Quincy Haynes is Co-Chair of Architecture Foundation’s Young Trustees and Part II Architectural Assistant at RCKa.





As the year draws to a close and the winter evenings draw in earlier, we can’t help but reflect on the year just gone and our plans for 2023. I use the word ‘plans’ lightly, as we know how quickly they can often go awry, but nonetheless we stay optimistic. On a global scale, promises will have been made at COP27, which outline efforts to tackle the climate crisis and set our path for the future. In London, we debate the role of the green belt in a delicate balance to tackle the housing crisis – whilst on a personal level, we all consider our plans for the New Year. My selection of events this month encourages us all to reflect on the year and rediscover the passion, joy and hopefully humour of the events during the year. It would be a shame to not start with Open City’s The Londown Christmas Review of the Year, where Phineas Harper chairs special guests in a live, on-stage podcast show reflecting on the gems of 2022!

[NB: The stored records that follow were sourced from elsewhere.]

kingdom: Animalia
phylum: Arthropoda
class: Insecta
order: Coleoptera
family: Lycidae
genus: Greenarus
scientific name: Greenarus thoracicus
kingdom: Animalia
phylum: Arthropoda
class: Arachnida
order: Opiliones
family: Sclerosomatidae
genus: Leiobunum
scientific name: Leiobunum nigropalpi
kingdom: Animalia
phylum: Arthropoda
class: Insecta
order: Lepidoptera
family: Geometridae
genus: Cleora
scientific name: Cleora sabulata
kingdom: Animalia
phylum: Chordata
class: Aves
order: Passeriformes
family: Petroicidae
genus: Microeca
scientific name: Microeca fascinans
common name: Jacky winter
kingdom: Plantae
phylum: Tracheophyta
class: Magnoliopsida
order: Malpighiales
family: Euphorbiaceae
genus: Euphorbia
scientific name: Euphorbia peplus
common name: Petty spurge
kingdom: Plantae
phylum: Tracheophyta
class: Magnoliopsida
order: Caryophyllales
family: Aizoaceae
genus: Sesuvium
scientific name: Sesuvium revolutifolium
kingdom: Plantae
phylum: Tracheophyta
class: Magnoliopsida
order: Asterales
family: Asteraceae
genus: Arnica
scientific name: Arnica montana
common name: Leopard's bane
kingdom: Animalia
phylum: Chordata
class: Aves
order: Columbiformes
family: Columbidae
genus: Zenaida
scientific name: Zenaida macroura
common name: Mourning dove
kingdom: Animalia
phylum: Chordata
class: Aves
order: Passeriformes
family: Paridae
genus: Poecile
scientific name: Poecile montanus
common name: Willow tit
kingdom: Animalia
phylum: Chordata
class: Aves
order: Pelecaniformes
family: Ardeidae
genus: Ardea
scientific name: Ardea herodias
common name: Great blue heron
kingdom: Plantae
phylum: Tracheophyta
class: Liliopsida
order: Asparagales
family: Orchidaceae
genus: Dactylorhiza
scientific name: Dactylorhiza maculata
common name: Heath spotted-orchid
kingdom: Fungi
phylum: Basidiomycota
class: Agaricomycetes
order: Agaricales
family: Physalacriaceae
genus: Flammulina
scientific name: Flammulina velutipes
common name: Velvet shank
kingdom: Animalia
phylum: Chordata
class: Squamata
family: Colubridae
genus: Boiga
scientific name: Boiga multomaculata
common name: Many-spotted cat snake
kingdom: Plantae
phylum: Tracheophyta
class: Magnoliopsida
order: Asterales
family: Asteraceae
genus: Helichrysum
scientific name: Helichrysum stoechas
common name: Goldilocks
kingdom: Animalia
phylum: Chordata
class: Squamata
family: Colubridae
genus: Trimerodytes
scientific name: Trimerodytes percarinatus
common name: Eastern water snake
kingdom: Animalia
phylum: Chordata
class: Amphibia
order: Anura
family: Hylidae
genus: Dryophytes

Now, I’m not one for completing New Year’s Resolutions, but the festive season does invoke thoughts of returning home to family. Currently on at the Museum of Home How We Build Home is a photography exhibition and interactive installation that explores home-making practices, explored through the eyes of Black Women by Azeezat Johnson and Wasi Daniju. The installation explores the symbolic connection of quilts, and the bonds the craft and practice forms. Continuing in the thread of weaving – at the Tate artists Cecilia Vicuña and Magdalena Abakanowicz use textiles and fabrics to explore creative possibilities until early February – encouraging children and families to play. 


While over at the Design Museum, Yinka Illori displays fabric that further celebrates the medium as a tool for storytelling with Parables For Happiness. His display, inspired by his British-Nigerian heritage, provides a vibrant pop of colour for a grey London evening. At the Barbican, Black British cultured is further celebrated by the Black Music Coalition who raise awareness of the racism black artists and professionals have faced in the UK. 


In the spirit of reflection – and action – the AA New Standards series concludes on 1st December with, recent AJ Rising Star and Architecture Foundation’s Young Trustee, Jordan Whitewood-Neal and Dr Jos Boys, discussing the notion of comfort and the ever-present standardisation of the spaces we inhabit.


Now in its sixth year, the Museum of Architecture hosts The Gingerbread City – which takes a global perspective, asking participants to champion sustainable design ideas. For those of you that know me (and my sweet tooth) I hope you’ll find the edible masterplan designed by Madeline Kessler Architecture and Tibbalds Planning and Design as impressive as I have in the past. Our Spice Girls tribute nightclub really is a sweet spot in my memory! Finally – it would be rude to not round out the festive season – the Southbank hosts a dazzling array of spectacles as part of their Winter Light festivities, from Jakob Kvist’s Dichroic Sphere to David Batchelor’s Sixty Minute Spectrum.


So with my Guest Edit, I hope that as the clocks strike 12 on New Year’s Eve these highlights have provided you with an opportunity to reflect and feel optimistic for the coming year.